* _REQUEST_: Please print exactly the lines from the one containing "Psicóloga rodeada de" through the last line of the records, and only those. Leave out any pictures.
------------------------------------------------
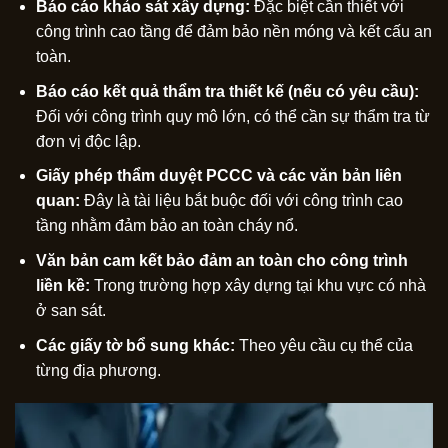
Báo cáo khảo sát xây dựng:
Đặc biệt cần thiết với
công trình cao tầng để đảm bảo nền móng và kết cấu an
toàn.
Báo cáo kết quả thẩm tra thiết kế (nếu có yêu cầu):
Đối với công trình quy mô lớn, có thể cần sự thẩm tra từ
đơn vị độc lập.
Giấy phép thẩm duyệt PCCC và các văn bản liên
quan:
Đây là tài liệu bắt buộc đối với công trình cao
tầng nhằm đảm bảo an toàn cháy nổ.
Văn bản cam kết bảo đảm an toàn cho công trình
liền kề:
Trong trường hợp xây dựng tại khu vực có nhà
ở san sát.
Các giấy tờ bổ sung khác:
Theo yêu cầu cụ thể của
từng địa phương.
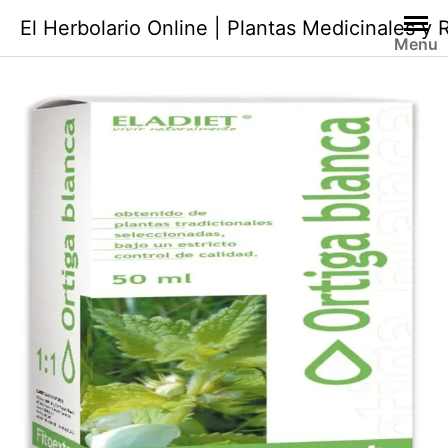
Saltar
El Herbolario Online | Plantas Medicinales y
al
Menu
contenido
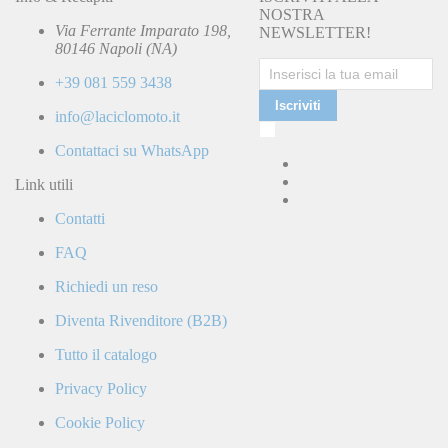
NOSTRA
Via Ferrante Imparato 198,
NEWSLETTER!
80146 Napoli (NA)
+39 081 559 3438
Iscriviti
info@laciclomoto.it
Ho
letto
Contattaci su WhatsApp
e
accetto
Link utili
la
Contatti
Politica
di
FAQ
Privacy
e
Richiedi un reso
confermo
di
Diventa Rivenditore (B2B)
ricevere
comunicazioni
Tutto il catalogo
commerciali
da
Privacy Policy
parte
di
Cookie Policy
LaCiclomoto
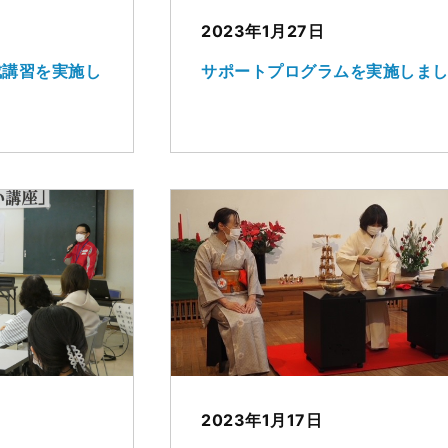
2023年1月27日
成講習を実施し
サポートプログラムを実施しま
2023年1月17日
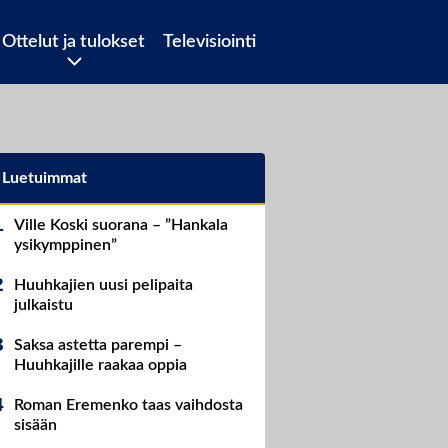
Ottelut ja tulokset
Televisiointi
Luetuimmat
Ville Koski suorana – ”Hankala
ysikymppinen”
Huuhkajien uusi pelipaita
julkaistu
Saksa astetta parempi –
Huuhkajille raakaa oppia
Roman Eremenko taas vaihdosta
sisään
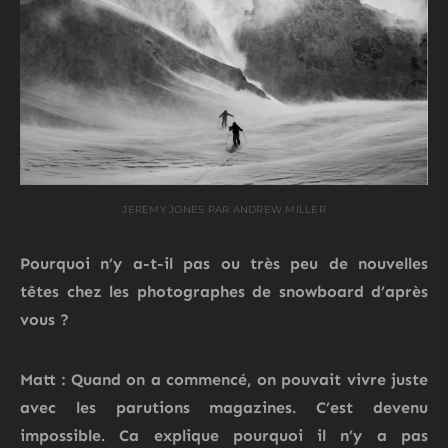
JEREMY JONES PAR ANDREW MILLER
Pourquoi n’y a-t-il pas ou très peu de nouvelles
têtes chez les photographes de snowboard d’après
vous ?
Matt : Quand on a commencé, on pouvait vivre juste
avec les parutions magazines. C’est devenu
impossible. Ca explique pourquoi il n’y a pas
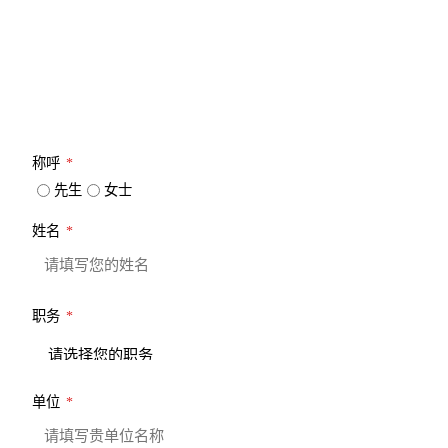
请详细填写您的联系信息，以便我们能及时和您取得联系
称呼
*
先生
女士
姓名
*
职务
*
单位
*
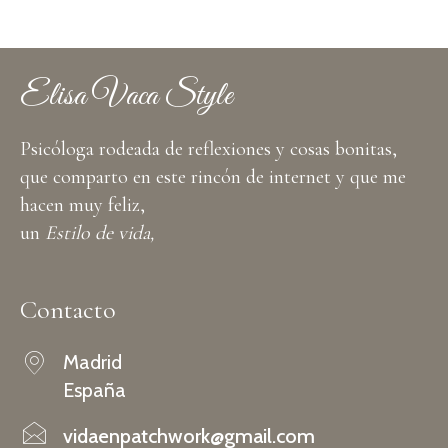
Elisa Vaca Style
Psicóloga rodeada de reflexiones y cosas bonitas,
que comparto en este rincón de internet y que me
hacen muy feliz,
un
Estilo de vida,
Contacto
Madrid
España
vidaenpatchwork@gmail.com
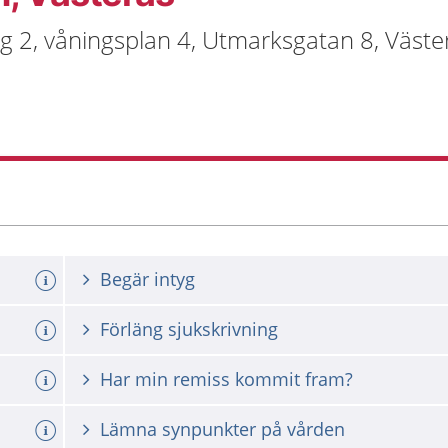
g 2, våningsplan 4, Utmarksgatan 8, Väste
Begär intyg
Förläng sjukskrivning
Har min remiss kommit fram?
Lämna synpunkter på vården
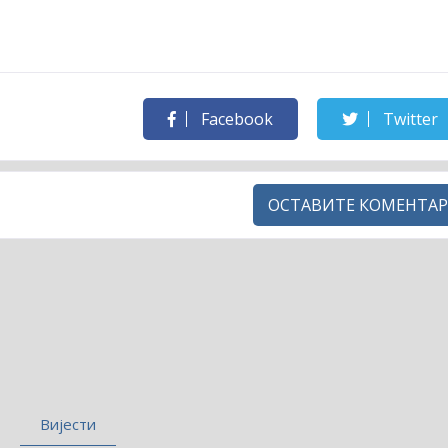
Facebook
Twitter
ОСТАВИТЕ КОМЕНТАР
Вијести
------------------------------------------------
* _EXPECTED ANSWER_:
Psicóloga rodeada de reflexiones y cosas bonitas,
que comparto en este rincón de internet y que me
hacen muy feliz,
un
Estilo de vida,
Contacto
Madrid
España
vidaenpatchwork@gmail.com
g 2, våningsplan 4, Utmarksgatan 8, Väste
Begär intyg
Förläng sjukskrivning
Har min remiss kommit fram?
Lämna synpunkter på vården
Facebook
Twitter
ОСТАВИТЕ КОМЕНТАР
Вијести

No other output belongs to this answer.